Après avoir obtenu son diplôme d’avocat, il s’inscrit au barreau de Paris. Tout en exerçant sa profession, il ne se détourne pas de son penchant pour l’écriture et collabore au journal La renaissance contemporaine. En 1911 il publie un premier recueil de poèmes intitulé Au jardin du rêve et du souvenir (Paris, Bernard Grasset Editeur, 1911).
Il effectue son service militaire à Lyon avant d’être mobilisé pour la guerre de 14-18 qu’il termine avec la Croix de Guerre.
De retour à la vie civile, il se présente aux élections générales législatives du 16 novembre 1919 où il figure en deuxième position sur la liste radicale constituée par le congrès républicain de Valence. Il est élu député de la Drôme et s’inscrit au groupe radical et radical-socialiste. A l’Assemblée il se fait le défenseur des intérêts moraux et matériels de ses camarades de combat, notamment pour réclamer l’octroi d’un statut aux mutilés de guerre. Il intervient aussi au sujet des indemnités versées à certains agents des P.T.T. ou des retraites du personnel de l’Imprimerie nationale.
Ce mandat national ne l’éloigne pas de ses racines méridionales, ni de la politique locale. Il siège au Conseil général de la Drôme après avoir été élu conseiller général du canton de Saint-Paul-Trois-Châteaux en 1920, à l’occasion d’une élection partielle, puis réélu en 1921 dans ce même canton. En 1924, il devient maire de Vinsobres, sa commune natale.
En mai de la même année il est largement réélu député de la Drôme, sur la liste du bloc des gauches. Durant cette période, ses mandats électifs et ses nombreuses activités politiques l’emploient à temps plein car il est aussi secrétaire puis vice-président du parti radical et membre des commissions des affaires étrangères et de l’enseignement à la Chambre.
Toutes ces responsabilités n’entament pas sa passion pour l’écriture puisqu’il continue à collaborer activement à différents quotidiens dont L’ère nouvelle, Paris-Soir ainsi qu’à plusieurs journaux républicains du sud-est.
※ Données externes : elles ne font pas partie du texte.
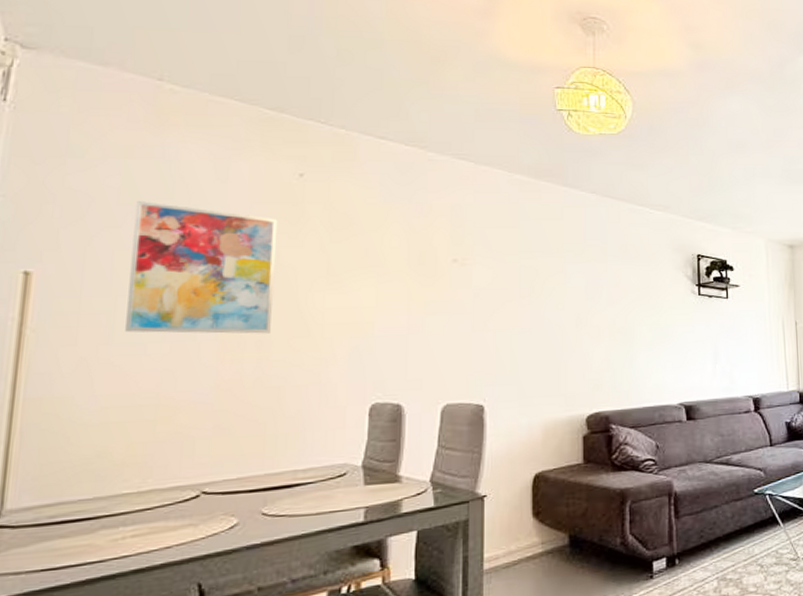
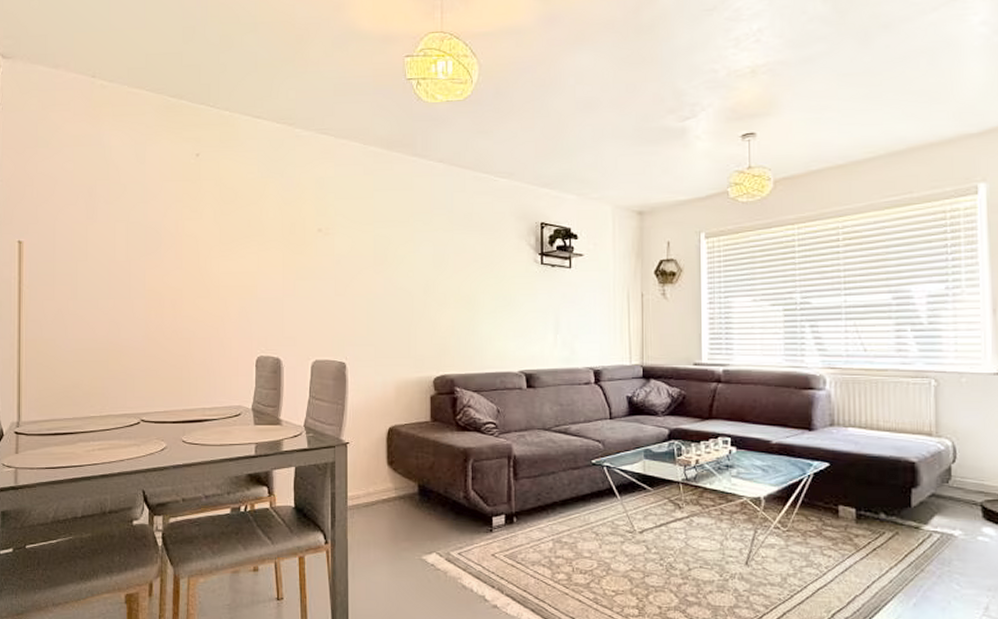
wall art: present [125,201,278,334] -> none [84,182,182,294]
En avril 1928, à la suite du rétablissement du scrutin d’arrondissement, il est de nouveau candidat aux élections législatives dans la circonscription de Montélimar-Nyons mais il ne sera pas réélu. Cet échec va le marquer à un tel point qu’il abandonne progressivement ses mandats municipaux et cantonaux, malgré sa réélection facile en tant que maire de Vinsobres en 1929.
Dès lors il ne sollicitera plus les suffrages des électeurs et délaisse la carrière politique. Il reprend à Paris l’exercice de sa profession d’avocat, tout en continuant la production de poèmes et d’œuvres littéraires.
En 1937, il est nommé trésorier-payeur du Laos, puis du Cambodge en 1942. Si l’on ne connait pas exactement ce qui a motivé ce changement de cap dans son parcours professionnel, il est évident que l’expérience indochinoise et plus particulièrement son séjour au Laos l’a profondément marqué.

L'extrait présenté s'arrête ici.